I thought that many people are always saying that a thing could only happen in a certain place. Why? And I told him so.

Now episodes of Garcia’s soapy novel of the Sandovals, a multigenerational saga and a low Hispanic Buddenbrooks much like what can be seen on Telemundo, twine with the present-time action in which the Moor and the narrator converse, drink and spin their theories, along with the Ramos screenplay already mentioned. The very fragility of these narratives nestled one within the other somehow proves the point Garcia is trying to make about the immutability of national characteristics, just as Garcia’s fatal love affair in New York happens to one of the Sandovals in Spain, allegedly “the only place” in which it could have occurred. We note the coincidence of his mental breakdown and the madness of one of his own characters, and we see a literary conceit — Madrid as “an empty city or a place which no one can ever leave”—begin to draw real blood from the somehow fascinating Sandovals and the hysterically homesick Don Pedro, and sawdust from the unlucky Don Hilarión. (Garcia’s two manuscripts, about the Sandovals and the Ramoses, comprise easily a third of the book; and although only the latter approaches the level of Alfau’s writing, they both work — even when we and the narrator catch Garcia fudging character for the sake of melodrama.)

The Moor allows himself the comforting fantasy of a “reconquest” of America, much like the one his putative ancestor undertook in Spain during the exile proclaimed by King Alfonso VI in 1081 A.D. But Alfau, born of a colonial family four years into the reign of another King Alfonso, the XIIInth, and exiled with them to their former colony, refuses such specious balm. By the light of a match lit in the old Café Telescopio (so named by the Moor because Spaniards in public always drink from the bottle, making them resemble astronomers sighting along their telescopes) on page 21, Alfau via his fictional narrator looks at the cheap print images that are the visual equivalent of Don Pedro’s elaborate theories or Garcia’s characters: “a man with. [a] short jacket serenading a young lady with high comb and very black, mournful eyes;. a chapel with a recumbent bullfighter dying on a couch with a beshawled woman, her head buried in his bloody chest and all around the austere, stoic, classical countenances of the loyal members of his cuadrilla and a tearful old lady staring her reproach at the altar. [,] chromos that had once been brilliantly bursting with color and drama, but were now faded and desecrated by fly stains; chromos in disrepute.”

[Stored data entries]
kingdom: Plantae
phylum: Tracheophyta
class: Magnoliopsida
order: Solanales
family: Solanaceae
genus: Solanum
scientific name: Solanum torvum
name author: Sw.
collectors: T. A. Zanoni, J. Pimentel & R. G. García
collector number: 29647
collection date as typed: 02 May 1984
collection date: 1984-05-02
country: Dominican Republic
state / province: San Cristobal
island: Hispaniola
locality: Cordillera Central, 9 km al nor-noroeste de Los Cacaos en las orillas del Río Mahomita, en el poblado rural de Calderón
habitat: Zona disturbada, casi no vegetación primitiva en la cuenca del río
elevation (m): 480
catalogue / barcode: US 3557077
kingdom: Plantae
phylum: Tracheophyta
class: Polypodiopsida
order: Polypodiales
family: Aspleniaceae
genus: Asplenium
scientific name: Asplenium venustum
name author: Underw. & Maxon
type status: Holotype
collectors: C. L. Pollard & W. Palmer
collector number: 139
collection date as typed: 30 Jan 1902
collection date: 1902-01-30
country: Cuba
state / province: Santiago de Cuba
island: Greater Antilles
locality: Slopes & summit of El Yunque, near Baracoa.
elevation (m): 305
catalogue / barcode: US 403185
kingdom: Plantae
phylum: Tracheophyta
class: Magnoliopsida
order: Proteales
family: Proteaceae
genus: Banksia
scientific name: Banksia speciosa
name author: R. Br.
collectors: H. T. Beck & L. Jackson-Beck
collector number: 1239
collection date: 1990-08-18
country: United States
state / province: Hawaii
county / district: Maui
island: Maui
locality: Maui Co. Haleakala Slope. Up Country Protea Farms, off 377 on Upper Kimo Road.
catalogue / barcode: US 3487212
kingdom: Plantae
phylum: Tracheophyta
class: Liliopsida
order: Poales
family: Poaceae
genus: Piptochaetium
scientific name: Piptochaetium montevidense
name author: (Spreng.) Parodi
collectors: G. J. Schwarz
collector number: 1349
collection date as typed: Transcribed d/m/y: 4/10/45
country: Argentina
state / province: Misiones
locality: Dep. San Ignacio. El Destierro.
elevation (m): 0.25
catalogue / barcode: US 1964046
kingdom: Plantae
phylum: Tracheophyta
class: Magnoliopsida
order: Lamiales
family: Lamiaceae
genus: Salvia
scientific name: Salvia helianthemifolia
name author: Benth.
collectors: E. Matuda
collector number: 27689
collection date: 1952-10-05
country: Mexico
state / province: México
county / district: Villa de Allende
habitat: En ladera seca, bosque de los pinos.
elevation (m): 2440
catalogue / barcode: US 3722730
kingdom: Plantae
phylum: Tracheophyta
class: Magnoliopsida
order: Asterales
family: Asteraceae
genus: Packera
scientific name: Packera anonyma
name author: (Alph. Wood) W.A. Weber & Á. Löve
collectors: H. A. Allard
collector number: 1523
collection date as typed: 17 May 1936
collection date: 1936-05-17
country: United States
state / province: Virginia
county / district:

→ PROBLEM SET:
1/ Answer these about the review of Alfau's novel:
(a) How much of the book do Garcia's two manuscripts make up?
(b) Why did the Moor give the Café Telescopio its name?
(c) In what year did King Alfonso VI proclaim the exile?
2/ Resume the review of Alfau's novel, picking up after its final sentence.

→ RESPONSES BY TASK:
1/
(a) Easily a third of the book.
(b) Because Spaniards in public always drink from the bottle, which makes them resemble astronomers sighting along their telescopes.
(c) 1081 A.D.

2/
We can see how the Moor’s Mephistophelean gambit — his bid for immortality on his own literary terms — is simultaneously considered, accepted (everything between page 23 and 345 compose these disreputable chromos, which comprise the Moor’s theories and Garcia’s stories more or less mediated by the narrator’s skepticism) and then, at the end of the book, declined as the match burns the narrator’s fingers and goes out, and he decides that the book we have just read requires “a pen much better than mine, mightier than the swords” of the conquistadores who, for that matter, may have been less than heroic. “Contrary to space, time”—which is what it takes to cross space—“increases the proportions of such events, but like the enlargement of a picture, what they gain in size, they lose in sharpness until they are so vague as to seem boundless”—i.e., garbage in, garbage out.

To quote Cioran again, I hope I have introduced some new readers to a book that is a great deal more than “an accumulation of confusions, an inflation of horrors, of frissons that date.” The last thing Chromos does is date, as one final annotation may illustrate: In a passage beginning on page 49, the narrator and his writer friend Garcia have just attended a very bad performance of Don Juan Tenorio (see Glossary) at the Spanish Theater, a fiasco made all the more execrable by the incompetent actress for whom the theater actually exists having amended the text to give herself more lines. “ ‘if we were speaking English,’ ” the narrator tells Garcia, “ ‘I could say that the drama was not ghostly but ghastly.’ ” A page or so later, they see a newspaper story describing the mysterious death of a millionaire Spanish immigrant, Julio Ramos, and Garcia immediately begins improvising what I have called the “Ramos screenplay” and inscribes it with an untranslated sentence in Latin that he says he saw on an abandoned sundial: “Humbra fugit velox et sic fugens denotat horas,” which could be rendered: Swiftly flies the shadow and, thus flying, marks out the (fleeing) hours (of our lives). Throughout Chromos , as well as Locos , the reader will find the musical leitmotif of shadows being cast by Alfau’s most ontologically challenged characters, haunting them like ghosts of both the past and future. It’s somehow tonic to think of the diminutive, all-but-forgotten, near-centenarian Alfau serenely watching television in a retirement home and casting a giant shadow into our millennial present via the books he now claims to find unreadable.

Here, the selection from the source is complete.